Romain travaille sur un rapport à transmettre à son manager avant la fin de la journée, sans quoi son entreprise subira une lourde perte. Malheureusement, une urgence l’oblige à rester chez lui aujourd’hui. Il a deux options : demander à son manager de convertir sa journée de travail en télétravail afin de terminer le rapport chez lui, ou laisser quelqu’un d’autre rédiger le document pour le rendre à temps, quitte à ce qu’il commette des erreurs. Ayant opté pour le télétravail, Romain est inquiet : son manager acceptera-t-il de prendre le risque de le laisser travailler depuis chez lui, sans pouvoir s’assurer de ce qu’il fait ? Ou plutôt : son manager a-t-il confiance en lui ?
Bien qu’essentielle dans les relations humaines, la confiance interpersonnelle comporte son lot de divergences dans la littérature scientifique. La première d’entre elles concerne sa définition : doit-on considérer que l’on fait confiance à autrui dès que l’on perçoit certaines caractéristiques rassurantes ? Ou plutôt que cela implique de prendre un risque à son égard ? Selon Rousseau et collaborateurs (1998), la confiance interpersonnelle se situe entre ces deux étapes. Faire confiance, c’est décider de se rendre vulnérable à autrui en se basant sur des attentes positives[i]. Sur quels éléments cette intention de se rendre vulnérable se construit-elle ?
Un processus qui s’élabore sur la durée
Selon le modèle de Mayer et collaborateurs (1995, voir Figure 1), qui est l’un des modèles de la confiance les plus reconnus, deux facteurs sont à l’origine de la confiance : la disposition à faire confiance, propre à la personne faisant confiance, et les caractéristiques de la cible de la confiance, regroupées sous le terme anglo-saxon trustworthiness (la « dignité de confiance »).

> **Énoncé a**
Dans le listing, remplacez « dish rack » par « drying rack » sur le passage qui va de la ligne contenant « of natural wood dish rack at center? » jusqu'à la ligne contenant « Indeed, polished stainless », ces deux lignes comprises, et recopiez ce seul passage en laissant tout le reste intact.
Le document et le listing sont deux ensembles sans rapport l'un avec l'autre.

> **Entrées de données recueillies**
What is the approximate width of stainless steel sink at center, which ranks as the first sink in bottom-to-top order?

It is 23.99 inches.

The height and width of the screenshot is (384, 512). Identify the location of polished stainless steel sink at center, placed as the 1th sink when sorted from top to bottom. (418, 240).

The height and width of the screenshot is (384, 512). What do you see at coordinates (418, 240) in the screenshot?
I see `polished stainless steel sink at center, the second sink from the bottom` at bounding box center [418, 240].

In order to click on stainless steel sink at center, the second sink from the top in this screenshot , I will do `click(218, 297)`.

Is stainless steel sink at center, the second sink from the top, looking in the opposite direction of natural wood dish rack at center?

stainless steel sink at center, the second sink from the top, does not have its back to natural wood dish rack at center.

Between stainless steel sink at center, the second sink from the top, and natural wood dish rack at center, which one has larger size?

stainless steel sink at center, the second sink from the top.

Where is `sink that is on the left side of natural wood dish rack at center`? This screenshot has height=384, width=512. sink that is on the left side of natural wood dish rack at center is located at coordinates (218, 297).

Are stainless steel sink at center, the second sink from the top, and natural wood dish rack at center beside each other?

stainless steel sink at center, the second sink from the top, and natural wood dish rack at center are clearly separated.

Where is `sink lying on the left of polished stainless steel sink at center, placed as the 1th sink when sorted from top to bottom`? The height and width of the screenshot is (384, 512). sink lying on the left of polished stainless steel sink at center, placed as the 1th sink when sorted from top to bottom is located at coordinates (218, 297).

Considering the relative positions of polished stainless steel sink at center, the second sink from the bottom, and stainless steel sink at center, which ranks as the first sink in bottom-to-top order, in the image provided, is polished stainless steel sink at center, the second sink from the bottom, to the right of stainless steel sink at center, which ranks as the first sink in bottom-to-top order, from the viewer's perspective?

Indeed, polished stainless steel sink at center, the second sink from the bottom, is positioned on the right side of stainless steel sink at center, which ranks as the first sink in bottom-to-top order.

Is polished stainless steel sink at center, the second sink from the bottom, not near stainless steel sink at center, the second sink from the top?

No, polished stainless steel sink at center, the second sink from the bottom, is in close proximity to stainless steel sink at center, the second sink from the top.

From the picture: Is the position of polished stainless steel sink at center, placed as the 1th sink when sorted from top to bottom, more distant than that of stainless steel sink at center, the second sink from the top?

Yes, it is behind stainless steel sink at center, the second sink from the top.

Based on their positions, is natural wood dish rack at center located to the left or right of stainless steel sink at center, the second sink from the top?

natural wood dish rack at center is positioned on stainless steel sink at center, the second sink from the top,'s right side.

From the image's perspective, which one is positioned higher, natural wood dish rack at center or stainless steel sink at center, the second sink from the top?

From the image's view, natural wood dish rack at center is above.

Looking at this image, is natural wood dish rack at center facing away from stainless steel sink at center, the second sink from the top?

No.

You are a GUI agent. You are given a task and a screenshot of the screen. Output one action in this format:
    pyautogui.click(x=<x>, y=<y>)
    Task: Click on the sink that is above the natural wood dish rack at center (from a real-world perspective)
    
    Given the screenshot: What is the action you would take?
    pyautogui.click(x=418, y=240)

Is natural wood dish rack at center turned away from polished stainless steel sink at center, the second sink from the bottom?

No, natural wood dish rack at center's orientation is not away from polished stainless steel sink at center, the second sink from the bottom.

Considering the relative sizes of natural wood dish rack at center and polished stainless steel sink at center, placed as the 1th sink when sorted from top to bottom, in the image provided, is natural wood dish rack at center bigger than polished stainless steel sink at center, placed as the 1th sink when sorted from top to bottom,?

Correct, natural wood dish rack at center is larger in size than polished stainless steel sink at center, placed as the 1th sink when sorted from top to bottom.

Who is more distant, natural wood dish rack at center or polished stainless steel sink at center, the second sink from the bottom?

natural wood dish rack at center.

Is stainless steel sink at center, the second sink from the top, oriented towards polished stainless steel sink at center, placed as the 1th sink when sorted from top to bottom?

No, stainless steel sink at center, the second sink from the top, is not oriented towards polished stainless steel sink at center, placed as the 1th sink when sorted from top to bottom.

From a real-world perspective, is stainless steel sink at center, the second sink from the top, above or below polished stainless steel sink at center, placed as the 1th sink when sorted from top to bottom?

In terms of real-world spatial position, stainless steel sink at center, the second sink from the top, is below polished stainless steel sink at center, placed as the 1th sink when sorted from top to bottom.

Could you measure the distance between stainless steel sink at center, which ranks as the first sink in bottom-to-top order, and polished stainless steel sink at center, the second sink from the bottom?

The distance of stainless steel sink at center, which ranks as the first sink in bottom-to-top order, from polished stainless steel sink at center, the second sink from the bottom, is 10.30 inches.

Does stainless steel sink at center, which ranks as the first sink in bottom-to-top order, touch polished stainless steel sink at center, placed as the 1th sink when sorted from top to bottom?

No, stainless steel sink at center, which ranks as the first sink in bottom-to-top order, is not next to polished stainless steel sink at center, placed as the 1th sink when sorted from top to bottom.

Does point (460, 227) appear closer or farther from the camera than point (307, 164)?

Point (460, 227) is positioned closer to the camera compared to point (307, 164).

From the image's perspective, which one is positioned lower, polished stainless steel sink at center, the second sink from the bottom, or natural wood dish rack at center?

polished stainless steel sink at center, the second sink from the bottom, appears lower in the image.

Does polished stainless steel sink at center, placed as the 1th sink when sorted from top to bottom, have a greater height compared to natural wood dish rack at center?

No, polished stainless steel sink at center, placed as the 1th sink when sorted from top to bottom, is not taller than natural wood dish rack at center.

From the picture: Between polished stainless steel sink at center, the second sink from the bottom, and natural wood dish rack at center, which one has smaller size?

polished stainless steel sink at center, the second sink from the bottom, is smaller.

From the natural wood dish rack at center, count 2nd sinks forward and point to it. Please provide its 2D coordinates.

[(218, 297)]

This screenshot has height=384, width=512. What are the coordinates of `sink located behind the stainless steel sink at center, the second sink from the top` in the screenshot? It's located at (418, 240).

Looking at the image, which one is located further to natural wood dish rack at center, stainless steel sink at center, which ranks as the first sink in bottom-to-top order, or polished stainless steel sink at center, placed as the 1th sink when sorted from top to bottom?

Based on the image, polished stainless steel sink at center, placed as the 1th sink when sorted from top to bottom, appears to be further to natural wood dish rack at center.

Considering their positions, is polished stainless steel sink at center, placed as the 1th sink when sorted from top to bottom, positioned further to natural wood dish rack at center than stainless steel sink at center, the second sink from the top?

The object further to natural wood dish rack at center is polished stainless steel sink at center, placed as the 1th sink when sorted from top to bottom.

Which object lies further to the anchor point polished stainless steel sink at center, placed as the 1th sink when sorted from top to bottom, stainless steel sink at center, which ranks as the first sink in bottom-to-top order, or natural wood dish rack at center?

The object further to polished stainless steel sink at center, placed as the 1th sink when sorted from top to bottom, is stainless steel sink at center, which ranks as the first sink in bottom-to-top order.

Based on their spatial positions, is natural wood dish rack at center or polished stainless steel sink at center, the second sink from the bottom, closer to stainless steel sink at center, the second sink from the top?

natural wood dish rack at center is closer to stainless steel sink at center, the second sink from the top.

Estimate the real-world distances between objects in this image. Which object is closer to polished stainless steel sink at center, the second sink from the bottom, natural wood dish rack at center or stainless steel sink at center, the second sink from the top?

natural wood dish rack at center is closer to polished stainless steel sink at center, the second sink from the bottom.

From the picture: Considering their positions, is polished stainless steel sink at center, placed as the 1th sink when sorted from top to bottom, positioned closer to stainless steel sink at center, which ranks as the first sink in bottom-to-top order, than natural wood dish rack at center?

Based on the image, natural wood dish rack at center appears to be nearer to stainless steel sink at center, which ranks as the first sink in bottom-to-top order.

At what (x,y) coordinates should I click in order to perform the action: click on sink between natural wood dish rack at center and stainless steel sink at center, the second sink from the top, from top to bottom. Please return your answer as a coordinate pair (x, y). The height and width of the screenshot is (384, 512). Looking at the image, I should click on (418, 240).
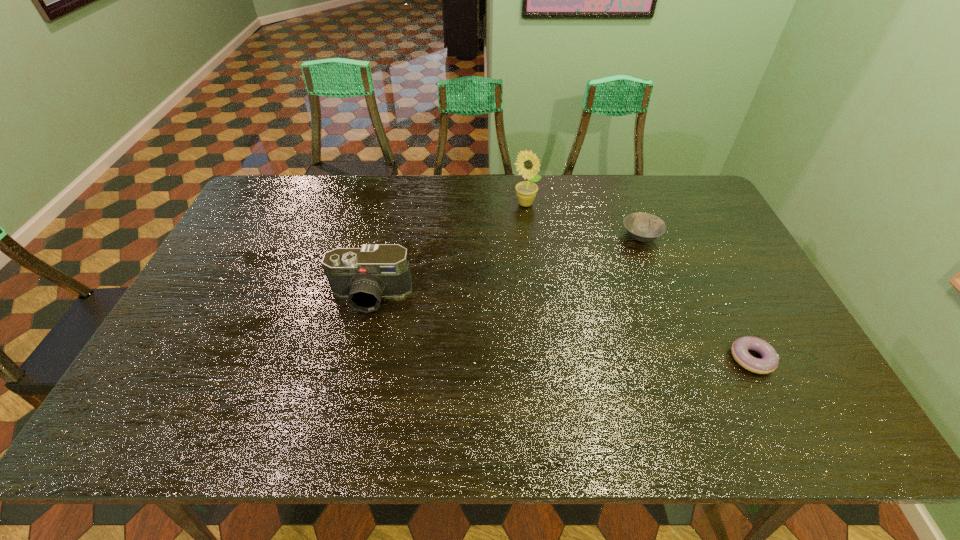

> **Énoncé b**
Traduisez en anglais cette phrase du document sur la confiance interpersonnelle : « Bien qu’essentielle dans les relations humaines, la confiance interpersonnelle comporte son lot de divergences dans la littérature scientifique. »

> **Corrigé a**
Is stainless steel sink at center, the second sink from the top, looking in the opposite direction of natural wood drying rack at center?

stainless steel sink at center, the second sink from the top, does not have its back to natural wood drying rack at center.

Between stainless steel sink at center, the second sink from the top, and natural wood drying rack at center, which one has larger size?

stainless steel sink at center, the second sink from the top.

Where is `sink that is on the left side of natural wood drying rack at center`? This screenshot has height=384, width=512. sink that is on the left side of natural wood drying rack at center is located at coordinates (218, 297).

Are stainless steel sink at center, the second sink from the top, and natural wood drying rack at center beside each other?

stainless steel sink at center, the second sink from the top, and natural wood drying rack at center are clearly separated.

Where is `sink lying on the left of polished stainless steel sink at center, placed as the 1th sink when sorted from top to bottom`? The height and width of the screenshot is (384, 512). sink lying on the left of polished stainless steel sink at center, placed as the 1th sink when sorted from top to bottom is located at coordinates (218, 297).

Considering the relative positions of polished stainless steel sink at center, the second sink from the bottom, and stainless steel sink at center, which ranks as the first sink in bottom-to-top order, in the image provided, is polished stainless steel sink at center, the second sink from the bottom, to the right of stainless steel sink at center, which ranks as the first sink in bottom-to-top order, from the viewer's perspective?

Indeed, polished stainless steel sink at center, the second sink from the bottom, is positioned on the right side of stainless steel sink at center, which ranks as the first sink in bottom-to-top order.

> **Corrigé b**
Although essential in human relationships, interpersonal trust comes with its share of disagreements in the scientific literature.